Europe opens borders to central Europe
December 09, 2007 00:00:00
BRUSSELS, Dec 8 (AFP): Europe brings down the last remnants of the Iron Curtain on December 21 when it opens land and sea borders into central Europe and expands its passport-free zone to 24 nations.
Travellers, commuting workers, freight trucks and cargo ships will be able to move more freely from Tallinn, Estonia in the Baltics down to Lisbon, Portugal in the west and as far into the Mediterranean as the Greek islands.
By March, passport checks will also be abolished at airports in nine new nations linking them to the 15 currently signed up to the Schengen Treaty, named after the Luxembourg border village where the pact was born in 1985.
"It's the end of a process that began with the fall of the Berlin Wall 18 years ago," German Interior Minister Wolfgang Schaeuble said on December 6, after he and his EU counterparts had given the expansion final approval.
To mark the occasion, seen in Brussels as an early Christmas present to citizens in the nine countries at a peak travel time, European Commission chief Jose Manuel Barroso and Justice Commissioner Franco Frattini will travel to border points to take part in ceremonies as the barriers come down.

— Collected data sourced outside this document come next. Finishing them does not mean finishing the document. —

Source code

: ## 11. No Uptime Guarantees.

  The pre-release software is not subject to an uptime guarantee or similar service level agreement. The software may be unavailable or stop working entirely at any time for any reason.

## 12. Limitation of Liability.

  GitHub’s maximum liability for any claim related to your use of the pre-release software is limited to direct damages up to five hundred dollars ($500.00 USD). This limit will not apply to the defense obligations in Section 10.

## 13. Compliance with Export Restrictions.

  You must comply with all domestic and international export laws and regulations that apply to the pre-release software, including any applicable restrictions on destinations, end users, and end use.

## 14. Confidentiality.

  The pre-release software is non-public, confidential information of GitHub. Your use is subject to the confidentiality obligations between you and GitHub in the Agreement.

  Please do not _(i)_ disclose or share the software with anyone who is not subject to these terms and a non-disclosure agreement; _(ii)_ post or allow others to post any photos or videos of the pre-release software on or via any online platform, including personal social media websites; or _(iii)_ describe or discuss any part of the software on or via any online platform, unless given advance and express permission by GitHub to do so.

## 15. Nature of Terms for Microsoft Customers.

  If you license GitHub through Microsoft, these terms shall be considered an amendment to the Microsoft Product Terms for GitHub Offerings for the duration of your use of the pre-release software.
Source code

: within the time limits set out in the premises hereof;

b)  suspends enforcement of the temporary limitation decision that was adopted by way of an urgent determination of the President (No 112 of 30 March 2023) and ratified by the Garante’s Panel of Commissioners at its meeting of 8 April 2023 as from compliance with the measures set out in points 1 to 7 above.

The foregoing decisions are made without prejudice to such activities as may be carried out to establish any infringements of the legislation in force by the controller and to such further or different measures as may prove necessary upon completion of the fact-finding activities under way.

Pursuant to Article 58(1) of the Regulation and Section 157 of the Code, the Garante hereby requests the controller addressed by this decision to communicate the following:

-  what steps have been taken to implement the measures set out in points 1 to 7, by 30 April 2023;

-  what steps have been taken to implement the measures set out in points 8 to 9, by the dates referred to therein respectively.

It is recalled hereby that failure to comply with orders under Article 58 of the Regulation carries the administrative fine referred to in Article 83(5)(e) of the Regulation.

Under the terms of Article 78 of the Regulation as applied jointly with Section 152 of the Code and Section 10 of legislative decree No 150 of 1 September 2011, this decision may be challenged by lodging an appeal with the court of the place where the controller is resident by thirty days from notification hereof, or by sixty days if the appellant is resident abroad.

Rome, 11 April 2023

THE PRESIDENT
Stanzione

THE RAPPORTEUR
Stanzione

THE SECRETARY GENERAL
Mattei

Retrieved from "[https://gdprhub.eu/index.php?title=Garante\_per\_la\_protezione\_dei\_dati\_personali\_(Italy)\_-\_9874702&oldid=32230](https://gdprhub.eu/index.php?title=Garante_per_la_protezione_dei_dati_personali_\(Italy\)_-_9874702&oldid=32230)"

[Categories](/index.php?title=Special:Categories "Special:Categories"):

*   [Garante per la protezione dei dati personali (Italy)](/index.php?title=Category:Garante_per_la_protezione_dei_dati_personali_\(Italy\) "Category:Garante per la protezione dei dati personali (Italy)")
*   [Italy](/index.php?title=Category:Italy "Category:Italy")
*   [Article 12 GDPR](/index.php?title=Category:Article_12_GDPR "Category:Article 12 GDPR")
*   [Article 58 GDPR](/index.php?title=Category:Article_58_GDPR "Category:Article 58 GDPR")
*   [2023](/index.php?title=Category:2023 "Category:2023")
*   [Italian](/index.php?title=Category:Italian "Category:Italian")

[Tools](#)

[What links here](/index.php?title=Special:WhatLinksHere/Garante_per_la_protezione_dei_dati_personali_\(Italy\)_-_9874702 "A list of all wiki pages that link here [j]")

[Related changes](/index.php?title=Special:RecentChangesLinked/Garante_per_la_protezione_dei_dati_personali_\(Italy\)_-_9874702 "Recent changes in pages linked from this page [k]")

The first will be held in Zitau, the German town which lies at the Polish and Czech Republic border. Later, Finnish Prime Minister Matti Vanhanen will steam into Tallinn harbour on a ferry, minus the usual travel formalities.
On December 22, events will also be held at the borders of Hungary and Austria and Italy's frontier with Slovenia.
In all, the Czech Republic, Estonia, Hungary, Latvia, Lithuania, Malta, Poland, Slovakia, and Slovenia will enter the zone, joining the oldest European Union countries, bar Britain and Ireland, plus Iceland and Norway.